Game-based learning improves strategic thinking

Video games offer interactive approaches to critical thinking

Many strategy games, such as the open-source 0AD pictured, challenge players by simulating worlds that mimic a set of historical problems they have to strategize to overcome.

Jeromie Rudderham, Reporter

High school students and even younger kids are often spending more and more time playing video games than focusing on school work. Around 42% of all americans in 2014 played video games for at the least 3 hours per day, and four out of five american households contain a device in which to play video games. It’s estimated that only 59% of parents set a limit on how much time their children spend playing video games, a total of 1.2 billion people worldwide are actively playing video games, 700 million of those people are playing them online. That’s 17% of the world population that plays video games, 44% of the world’s online population are gamers, and play regularly.

People in the world play video games to pass the time or for entertainment, or simply just for fun. When people play video games there brains react in a way so that during gaming and other activities it activates a part of the brain that makes people  impatient , it makes teens  feel like they’re  are required to finish what they’re  are doing. If people don’t it can give them anxiety when most people stop and it will make it hard to concentrate on something because their brain is still focused on the game and can’t bounce back until they completely finish.

Games  can teach people important things to live our lives or how to avoid conflict in certain situations. Today there are over hundreds of simulator games simulation on how to do things like driving, farming, even shopping and how to build and run cities and countries. An example of this is Sid Meier’s Civilization V, this is a strategy game takes place at the start of time, start of by picking a country and a historic leader, continuing to progress from around 100 bc to present day building/expanding a civilization creating religion gaining global power it gives the ability to build historic building such as, Stonehenge, the great pyramids, the Sistine Chapel and so on. As most people progress the game gives out historical documents, letters, books, and stories about the time period the game is in some people i know personally know who take World Civilisations in school play this game in their free time to learn from it.

Learning from games depends on the type of game, but not always games that are more entertainment like “Call Of Duty” is more of an entertainment based war game. Other more serious games like “FAA Approved Flight Simulator”, both surprisingly can teach different things just as equally. Harness the power of well-designed games to achieve specific learning goals, and the result is a workforce of highly motivated learners who avidly engage with and practice applying problem-solving skills. To progress in a game is to learn; when we are actively engaged with a game, our minds are experiencing the pleasure of grappling with (and coming to understand) a new system. In contrast, traditional, passive training approaches drill us on certain narrow procedures, and then evaluate us on our memory of what we were told. Even when we successfully retain the lesson’s facts and procedures, our behavior in true to life situations remains untested.

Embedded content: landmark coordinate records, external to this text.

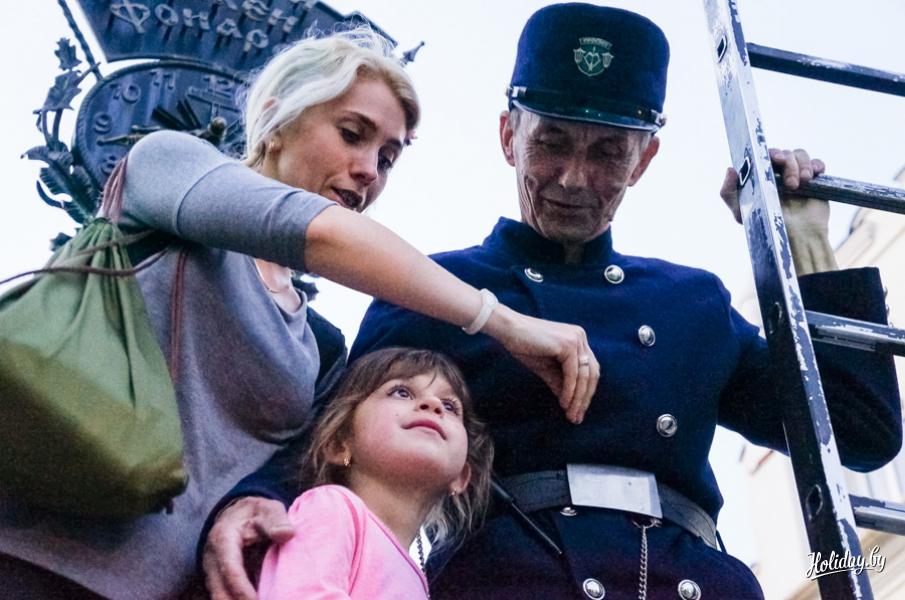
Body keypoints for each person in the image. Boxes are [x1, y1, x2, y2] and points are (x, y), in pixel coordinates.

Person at [200, 5, 901, 600]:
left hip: (689, 581)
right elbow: (332, 438)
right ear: (509, 137)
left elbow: (858, 433)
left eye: (608, 153)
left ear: (645, 160)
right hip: (509, 580)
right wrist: (254, 502)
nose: (572, 178)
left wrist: (804, 243)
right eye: (552, 143)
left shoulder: (690, 302)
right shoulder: (433, 289)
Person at [0, 27, 600, 599]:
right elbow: (320, 233)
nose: (369, 169)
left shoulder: (321, 348)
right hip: (26, 549)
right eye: (352, 133)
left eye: (388, 157)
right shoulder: (167, 166)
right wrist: (502, 321)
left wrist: (252, 504)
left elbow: (291, 472)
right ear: (277, 118)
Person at [257, 347, 493, 599]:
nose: (434, 405)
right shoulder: (331, 507)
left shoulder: (420, 580)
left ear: (460, 478)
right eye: (401, 392)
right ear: (339, 444)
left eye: (450, 406)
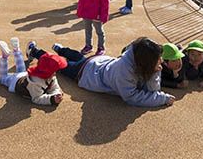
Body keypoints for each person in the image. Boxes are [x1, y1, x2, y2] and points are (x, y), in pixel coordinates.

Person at [26, 37, 175, 107]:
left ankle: (60, 49)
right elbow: (132, 98)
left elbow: (153, 90)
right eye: (158, 59)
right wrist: (162, 99)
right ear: (146, 62)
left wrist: (155, 73)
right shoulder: (125, 73)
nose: (160, 61)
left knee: (77, 56)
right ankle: (35, 51)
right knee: (56, 63)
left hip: (98, 62)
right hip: (86, 74)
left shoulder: (137, 56)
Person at [0, 37, 66, 106]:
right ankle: (4, 57)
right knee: (2, 78)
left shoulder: (51, 76)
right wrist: (51, 99)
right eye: (54, 70)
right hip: (14, 83)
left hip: (24, 75)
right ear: (48, 72)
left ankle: (16, 50)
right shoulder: (35, 82)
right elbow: (36, 98)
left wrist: (56, 94)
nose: (55, 73)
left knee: (21, 70)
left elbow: (54, 87)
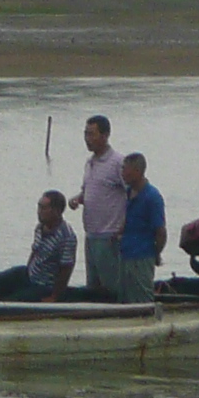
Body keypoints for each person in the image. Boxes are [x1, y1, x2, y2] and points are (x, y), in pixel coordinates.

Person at [66, 114, 127, 301]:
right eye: (85, 134)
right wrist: (77, 199)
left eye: (92, 134)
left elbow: (132, 194)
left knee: (111, 287)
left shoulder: (117, 162)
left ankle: (119, 316)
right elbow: (89, 192)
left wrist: (124, 227)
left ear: (105, 135)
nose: (87, 139)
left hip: (109, 236)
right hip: (91, 235)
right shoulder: (90, 163)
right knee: (92, 286)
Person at [0, 190, 79, 302]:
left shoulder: (66, 237)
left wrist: (54, 296)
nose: (39, 212)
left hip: (45, 285)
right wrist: (26, 275)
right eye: (39, 207)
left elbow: (66, 269)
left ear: (56, 211)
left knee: (13, 301)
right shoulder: (40, 227)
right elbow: (35, 252)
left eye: (43, 208)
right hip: (29, 275)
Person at [117, 152, 167, 304]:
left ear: (137, 172)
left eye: (125, 170)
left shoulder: (152, 197)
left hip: (142, 255)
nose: (122, 174)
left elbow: (161, 232)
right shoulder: (128, 192)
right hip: (125, 254)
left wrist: (155, 253)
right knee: (124, 297)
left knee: (142, 298)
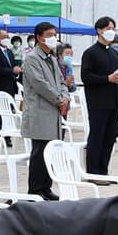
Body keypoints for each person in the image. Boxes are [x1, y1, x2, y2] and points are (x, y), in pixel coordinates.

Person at [19, 21, 68, 197]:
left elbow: (61, 82)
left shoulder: (52, 58)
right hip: (40, 112)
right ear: (39, 38)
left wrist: (65, 97)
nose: (54, 38)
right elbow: (40, 84)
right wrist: (58, 99)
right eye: (49, 35)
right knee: (39, 153)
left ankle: (46, 187)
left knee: (50, 152)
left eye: (54, 35)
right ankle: (35, 190)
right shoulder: (32, 58)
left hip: (53, 111)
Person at [78, 17, 118, 175]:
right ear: (99, 30)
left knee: (109, 137)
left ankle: (103, 170)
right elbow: (86, 77)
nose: (111, 31)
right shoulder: (90, 53)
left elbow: (117, 73)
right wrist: (107, 78)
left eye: (113, 28)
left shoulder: (114, 53)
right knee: (97, 137)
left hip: (114, 101)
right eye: (108, 28)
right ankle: (93, 172)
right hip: (98, 102)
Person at [0, 24, 20, 100]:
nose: (7, 38)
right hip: (1, 86)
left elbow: (13, 65)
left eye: (7, 36)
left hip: (11, 85)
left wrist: (17, 69)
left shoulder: (9, 51)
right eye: (4, 37)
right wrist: (12, 70)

In addition, even the most comprehensive training program cannot cover every procedures encounter no matter what In game-based environments, we learn not only the facts but also the importance and a deeper understanding of principles.

Schools, office buildings and other worksites are filled with people who have never known a world without video games, cell phones, and the internet. In the four years between 2006 and 2010, nearly one in five US workers is expected to retire , to be replaced primarily by 18-40 year-olds who grew up with video games. The ideal of interactive, highly-engaging training and education is ancient. A Chinese proverb says: “Tell me, and I’ll forget. Show me, and I may remember. Involve me, and I’ll understand.” However, the gap continues to grow between antiquated, passive training methods and a workforce that lives an ever more interactive, multimedia, user-controlled lifestyle . With game-based learning tools to bridge that gap comes the promise of vastly more productive and engaged students and workers ones who embrace learning rather than view it as a disruptive influence towards students of all ages.